Available data
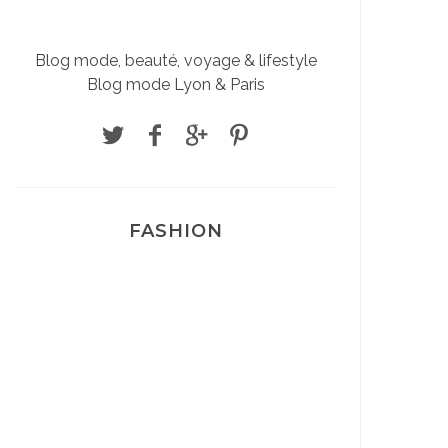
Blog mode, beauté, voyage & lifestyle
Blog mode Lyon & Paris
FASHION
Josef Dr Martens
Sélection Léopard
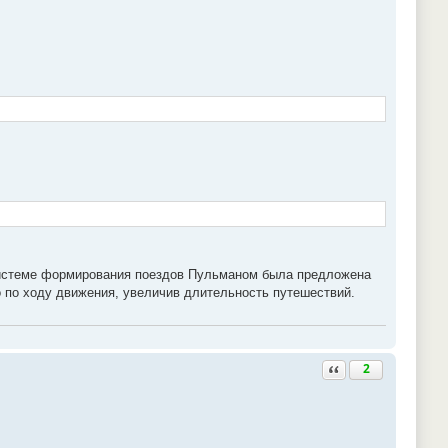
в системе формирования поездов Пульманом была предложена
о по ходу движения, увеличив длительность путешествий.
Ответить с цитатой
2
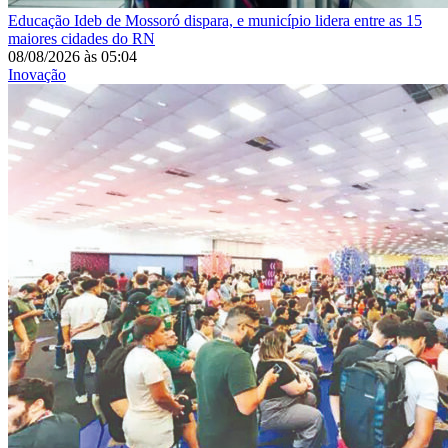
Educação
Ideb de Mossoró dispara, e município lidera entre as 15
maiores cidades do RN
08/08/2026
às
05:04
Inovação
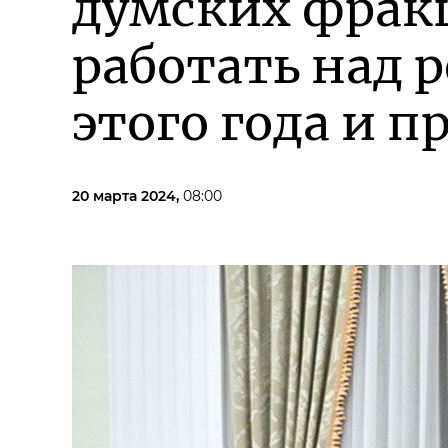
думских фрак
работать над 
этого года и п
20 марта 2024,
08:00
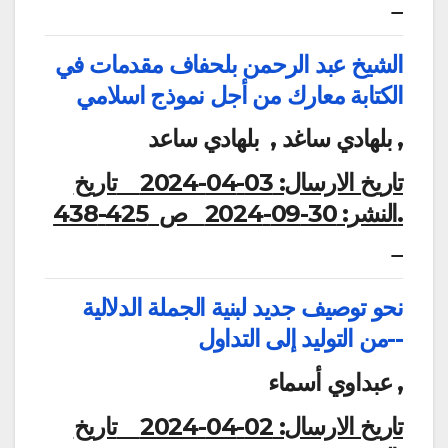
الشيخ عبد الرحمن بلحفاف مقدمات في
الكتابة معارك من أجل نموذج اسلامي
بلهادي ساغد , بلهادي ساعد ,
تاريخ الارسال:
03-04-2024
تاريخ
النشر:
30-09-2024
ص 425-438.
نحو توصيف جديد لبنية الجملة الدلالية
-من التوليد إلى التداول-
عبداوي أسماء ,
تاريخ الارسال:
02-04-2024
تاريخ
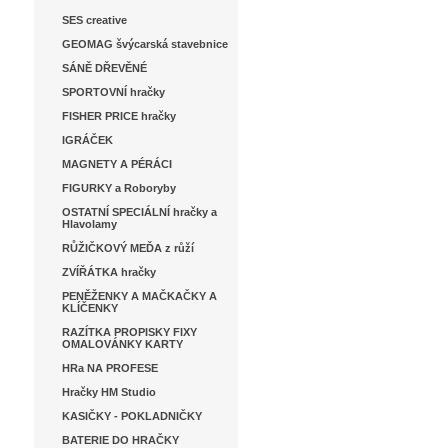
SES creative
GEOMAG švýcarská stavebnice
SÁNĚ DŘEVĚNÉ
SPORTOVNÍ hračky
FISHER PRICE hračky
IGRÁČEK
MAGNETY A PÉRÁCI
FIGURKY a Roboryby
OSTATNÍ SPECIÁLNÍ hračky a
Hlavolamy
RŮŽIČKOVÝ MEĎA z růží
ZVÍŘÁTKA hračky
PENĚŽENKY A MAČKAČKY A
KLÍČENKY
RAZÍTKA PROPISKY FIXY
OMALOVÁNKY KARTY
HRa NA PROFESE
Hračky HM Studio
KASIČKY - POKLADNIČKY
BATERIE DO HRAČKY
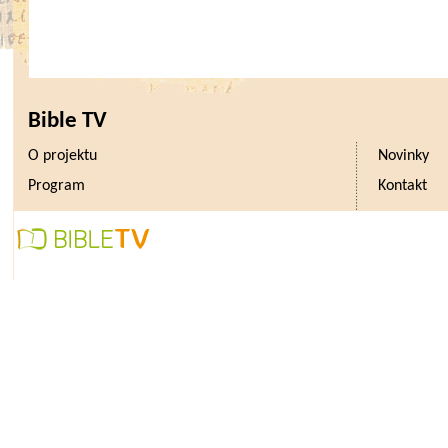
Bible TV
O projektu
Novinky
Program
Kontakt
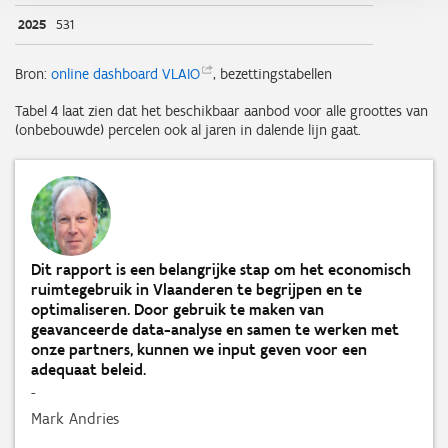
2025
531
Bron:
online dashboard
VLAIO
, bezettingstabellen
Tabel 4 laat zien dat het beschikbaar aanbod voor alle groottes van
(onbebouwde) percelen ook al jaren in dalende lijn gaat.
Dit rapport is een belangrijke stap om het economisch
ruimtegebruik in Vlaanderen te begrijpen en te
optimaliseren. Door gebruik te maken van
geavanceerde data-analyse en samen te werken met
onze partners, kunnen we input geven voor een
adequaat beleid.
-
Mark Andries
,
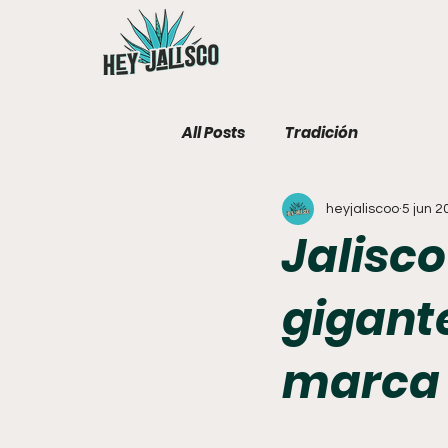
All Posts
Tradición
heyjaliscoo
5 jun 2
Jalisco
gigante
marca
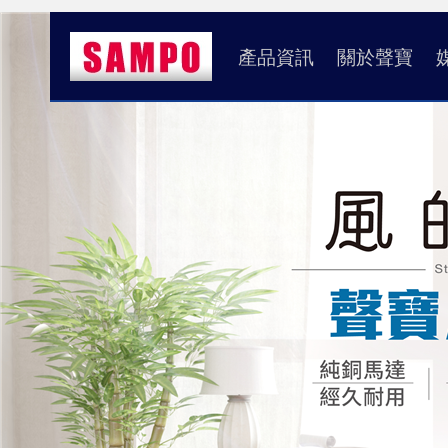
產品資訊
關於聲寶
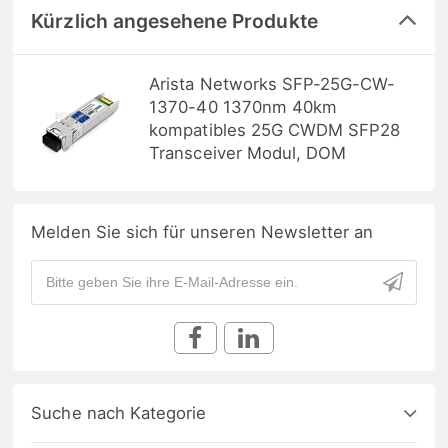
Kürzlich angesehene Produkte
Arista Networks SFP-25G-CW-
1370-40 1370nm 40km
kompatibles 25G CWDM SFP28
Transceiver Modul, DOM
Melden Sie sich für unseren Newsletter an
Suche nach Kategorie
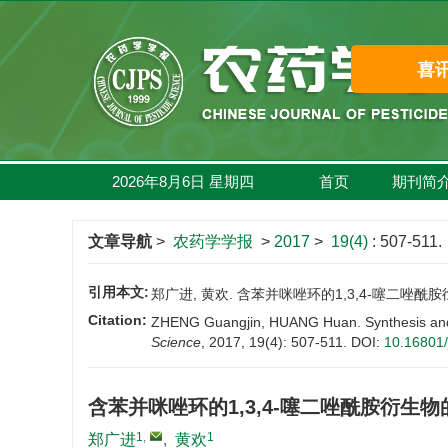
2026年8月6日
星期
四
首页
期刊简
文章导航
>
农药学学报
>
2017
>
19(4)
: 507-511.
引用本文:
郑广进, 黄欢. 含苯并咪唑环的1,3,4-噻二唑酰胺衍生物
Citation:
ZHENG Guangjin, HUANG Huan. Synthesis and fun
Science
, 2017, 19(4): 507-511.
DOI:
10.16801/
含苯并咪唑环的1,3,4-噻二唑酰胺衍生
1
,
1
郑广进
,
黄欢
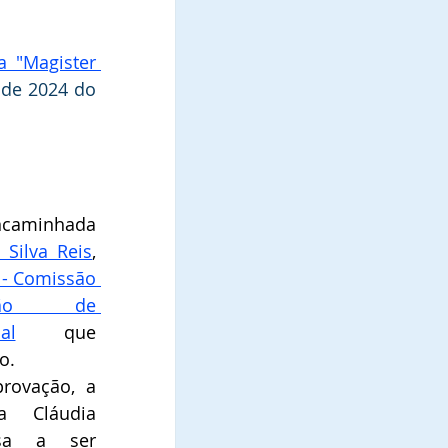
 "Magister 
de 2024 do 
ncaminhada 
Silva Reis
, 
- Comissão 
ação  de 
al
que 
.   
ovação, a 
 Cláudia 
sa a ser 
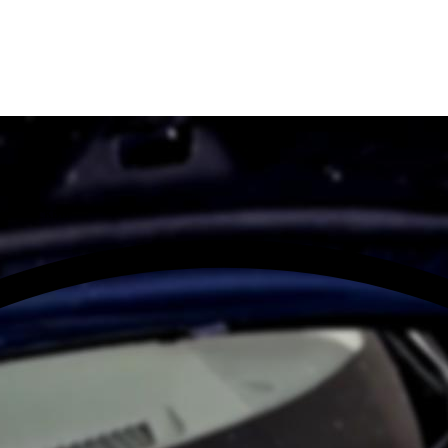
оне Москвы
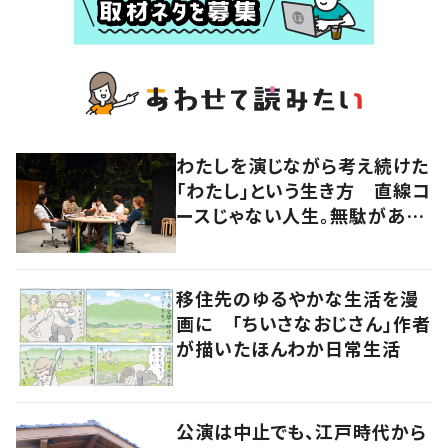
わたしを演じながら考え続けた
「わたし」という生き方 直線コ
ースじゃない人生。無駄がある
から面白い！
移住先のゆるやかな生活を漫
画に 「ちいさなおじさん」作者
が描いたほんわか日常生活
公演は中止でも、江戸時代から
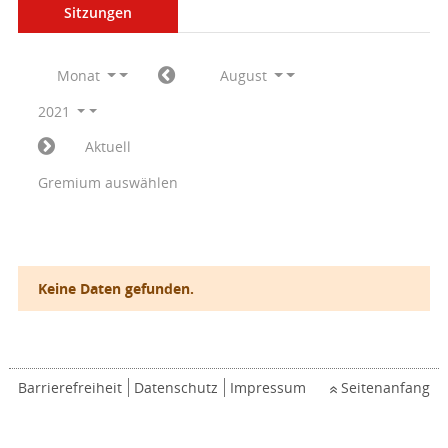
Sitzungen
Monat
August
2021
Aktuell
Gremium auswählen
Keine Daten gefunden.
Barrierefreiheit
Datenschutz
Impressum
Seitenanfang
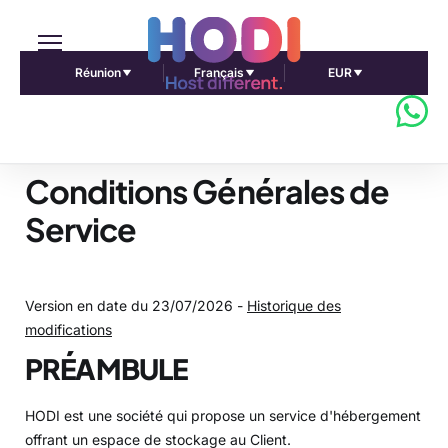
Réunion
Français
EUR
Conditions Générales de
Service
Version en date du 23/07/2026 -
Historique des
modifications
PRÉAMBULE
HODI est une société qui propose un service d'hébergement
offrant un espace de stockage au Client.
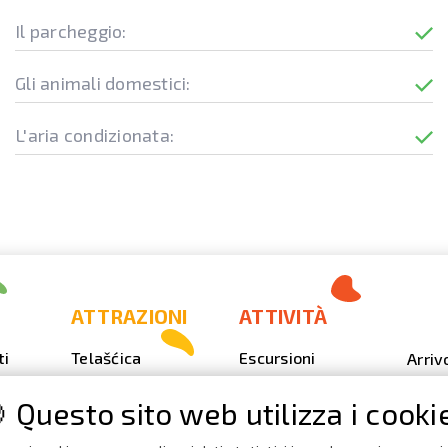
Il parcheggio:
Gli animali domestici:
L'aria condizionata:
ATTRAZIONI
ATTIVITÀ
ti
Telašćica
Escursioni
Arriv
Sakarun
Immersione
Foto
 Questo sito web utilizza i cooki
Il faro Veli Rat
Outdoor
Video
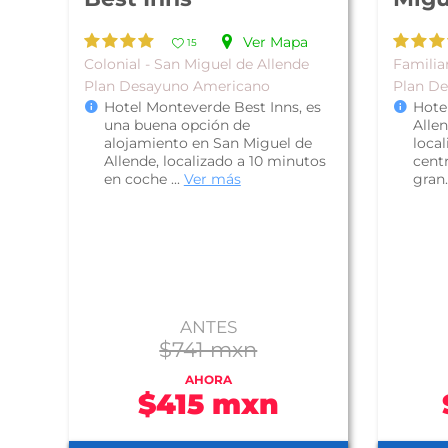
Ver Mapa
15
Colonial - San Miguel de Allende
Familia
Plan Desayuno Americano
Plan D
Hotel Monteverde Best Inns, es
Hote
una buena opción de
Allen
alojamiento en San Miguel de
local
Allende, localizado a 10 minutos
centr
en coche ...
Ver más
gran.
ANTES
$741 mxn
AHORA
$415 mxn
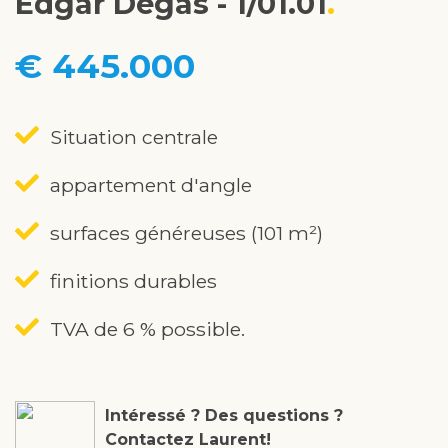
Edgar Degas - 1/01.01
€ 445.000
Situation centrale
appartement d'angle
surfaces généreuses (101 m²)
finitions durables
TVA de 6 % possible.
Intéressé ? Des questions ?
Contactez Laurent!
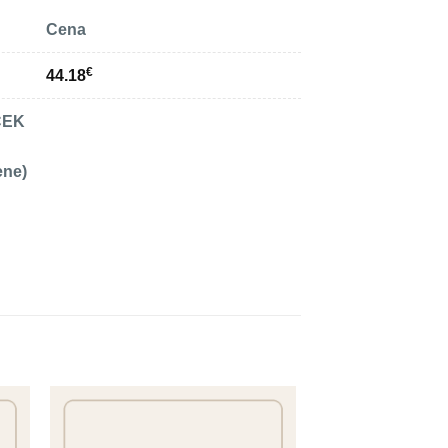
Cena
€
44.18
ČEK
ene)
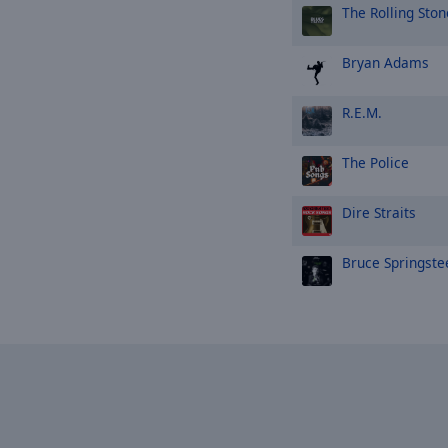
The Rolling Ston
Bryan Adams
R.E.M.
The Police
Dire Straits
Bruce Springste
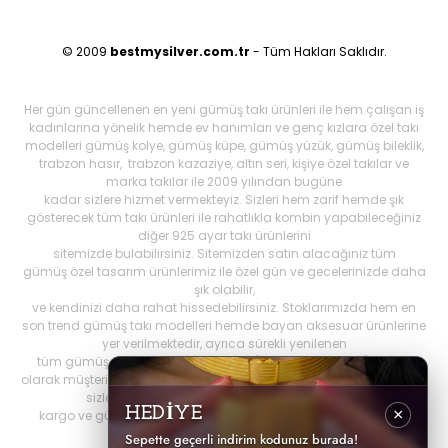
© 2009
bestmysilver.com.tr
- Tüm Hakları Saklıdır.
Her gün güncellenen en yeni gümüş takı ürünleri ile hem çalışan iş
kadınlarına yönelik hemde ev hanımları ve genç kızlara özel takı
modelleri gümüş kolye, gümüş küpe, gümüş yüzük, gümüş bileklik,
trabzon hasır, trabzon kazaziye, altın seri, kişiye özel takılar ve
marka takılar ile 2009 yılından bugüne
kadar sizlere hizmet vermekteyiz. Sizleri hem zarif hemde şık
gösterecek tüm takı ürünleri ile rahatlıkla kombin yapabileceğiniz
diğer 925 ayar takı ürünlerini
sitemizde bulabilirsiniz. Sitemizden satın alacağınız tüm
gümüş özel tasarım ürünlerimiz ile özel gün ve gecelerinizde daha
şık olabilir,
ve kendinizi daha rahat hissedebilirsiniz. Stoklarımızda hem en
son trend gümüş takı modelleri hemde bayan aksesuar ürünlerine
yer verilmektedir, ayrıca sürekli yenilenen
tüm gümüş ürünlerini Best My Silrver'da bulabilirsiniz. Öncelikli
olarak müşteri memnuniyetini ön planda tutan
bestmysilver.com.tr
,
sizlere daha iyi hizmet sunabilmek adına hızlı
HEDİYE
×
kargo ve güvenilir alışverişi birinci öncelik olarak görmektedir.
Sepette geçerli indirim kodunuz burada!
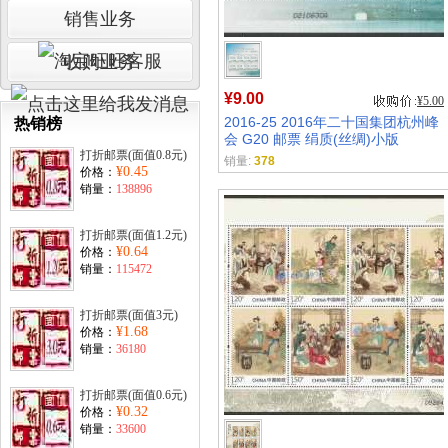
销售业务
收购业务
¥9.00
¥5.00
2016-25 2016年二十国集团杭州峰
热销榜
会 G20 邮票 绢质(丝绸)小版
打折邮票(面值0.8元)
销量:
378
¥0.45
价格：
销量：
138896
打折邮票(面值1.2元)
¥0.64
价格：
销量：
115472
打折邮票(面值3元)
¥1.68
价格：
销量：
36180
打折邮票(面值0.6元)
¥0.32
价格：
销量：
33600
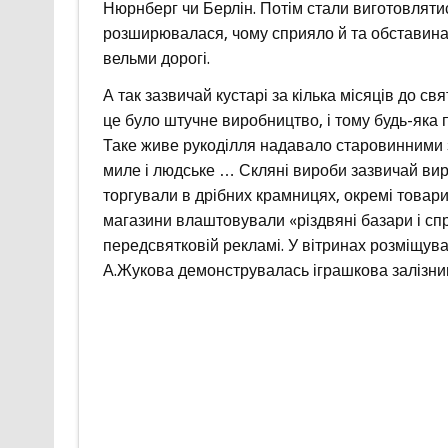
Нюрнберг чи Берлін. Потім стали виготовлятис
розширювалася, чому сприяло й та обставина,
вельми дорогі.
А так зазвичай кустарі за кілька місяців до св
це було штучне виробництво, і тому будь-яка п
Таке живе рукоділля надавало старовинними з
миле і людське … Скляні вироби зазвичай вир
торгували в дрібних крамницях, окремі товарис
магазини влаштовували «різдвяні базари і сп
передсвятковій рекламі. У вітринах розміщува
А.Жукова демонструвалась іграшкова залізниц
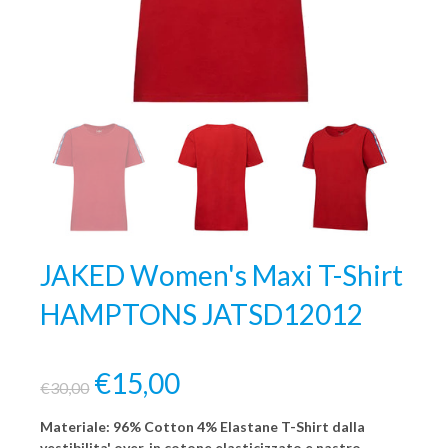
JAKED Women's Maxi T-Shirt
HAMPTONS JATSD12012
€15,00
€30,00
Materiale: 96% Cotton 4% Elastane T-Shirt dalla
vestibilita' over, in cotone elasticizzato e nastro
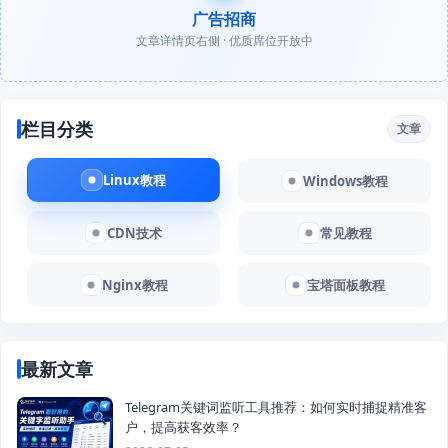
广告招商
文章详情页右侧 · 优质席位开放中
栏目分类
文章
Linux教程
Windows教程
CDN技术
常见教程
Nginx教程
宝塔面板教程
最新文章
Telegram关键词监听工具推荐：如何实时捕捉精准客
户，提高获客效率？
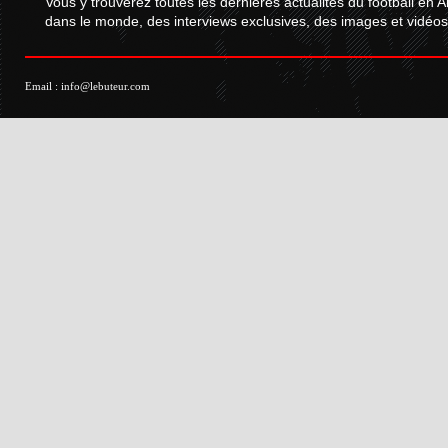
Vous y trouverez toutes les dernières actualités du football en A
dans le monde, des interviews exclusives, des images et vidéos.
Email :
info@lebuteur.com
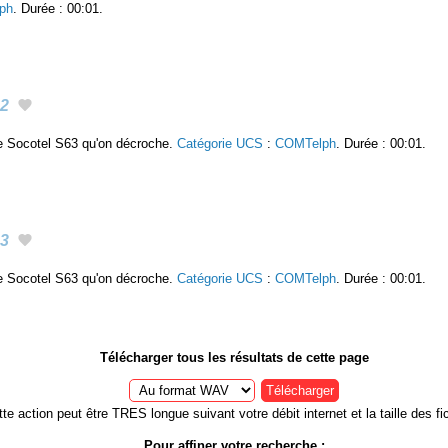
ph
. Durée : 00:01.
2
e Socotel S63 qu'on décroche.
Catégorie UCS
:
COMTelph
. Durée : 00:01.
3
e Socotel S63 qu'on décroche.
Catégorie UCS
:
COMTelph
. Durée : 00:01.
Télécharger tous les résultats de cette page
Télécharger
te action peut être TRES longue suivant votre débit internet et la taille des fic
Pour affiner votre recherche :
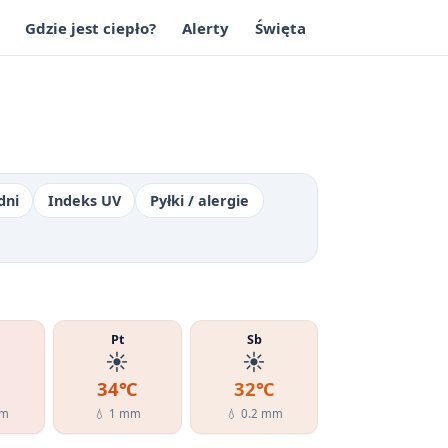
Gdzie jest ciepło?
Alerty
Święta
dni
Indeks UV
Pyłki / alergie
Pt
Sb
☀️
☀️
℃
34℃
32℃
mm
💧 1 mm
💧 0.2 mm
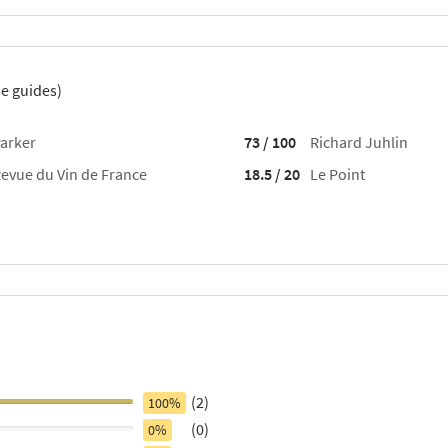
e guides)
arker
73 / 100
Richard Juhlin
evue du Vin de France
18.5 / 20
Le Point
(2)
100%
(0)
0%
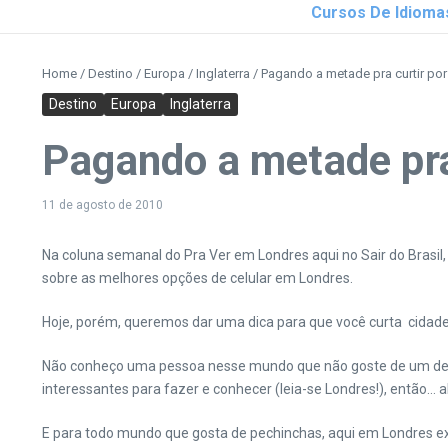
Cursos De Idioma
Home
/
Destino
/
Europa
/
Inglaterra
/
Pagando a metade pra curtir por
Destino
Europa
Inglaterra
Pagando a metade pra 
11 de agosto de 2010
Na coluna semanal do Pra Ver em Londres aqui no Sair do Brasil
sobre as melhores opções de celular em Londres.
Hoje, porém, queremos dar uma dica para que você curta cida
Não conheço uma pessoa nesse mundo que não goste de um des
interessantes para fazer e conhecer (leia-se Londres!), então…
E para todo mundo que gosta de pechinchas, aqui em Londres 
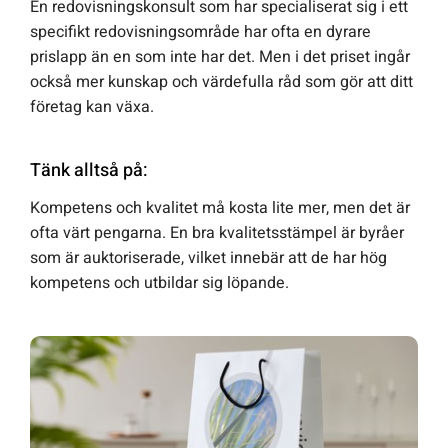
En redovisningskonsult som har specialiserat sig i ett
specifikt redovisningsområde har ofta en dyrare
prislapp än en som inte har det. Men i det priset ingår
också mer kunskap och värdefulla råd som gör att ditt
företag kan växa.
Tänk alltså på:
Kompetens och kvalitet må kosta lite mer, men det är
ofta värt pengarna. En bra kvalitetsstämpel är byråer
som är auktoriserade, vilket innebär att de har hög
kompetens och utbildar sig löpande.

About this task
All lines that contain the word "Pagando" should be copied from the listing.

Output for this exercise
Pagando a metade pra curtir por
Pagando a metade pra 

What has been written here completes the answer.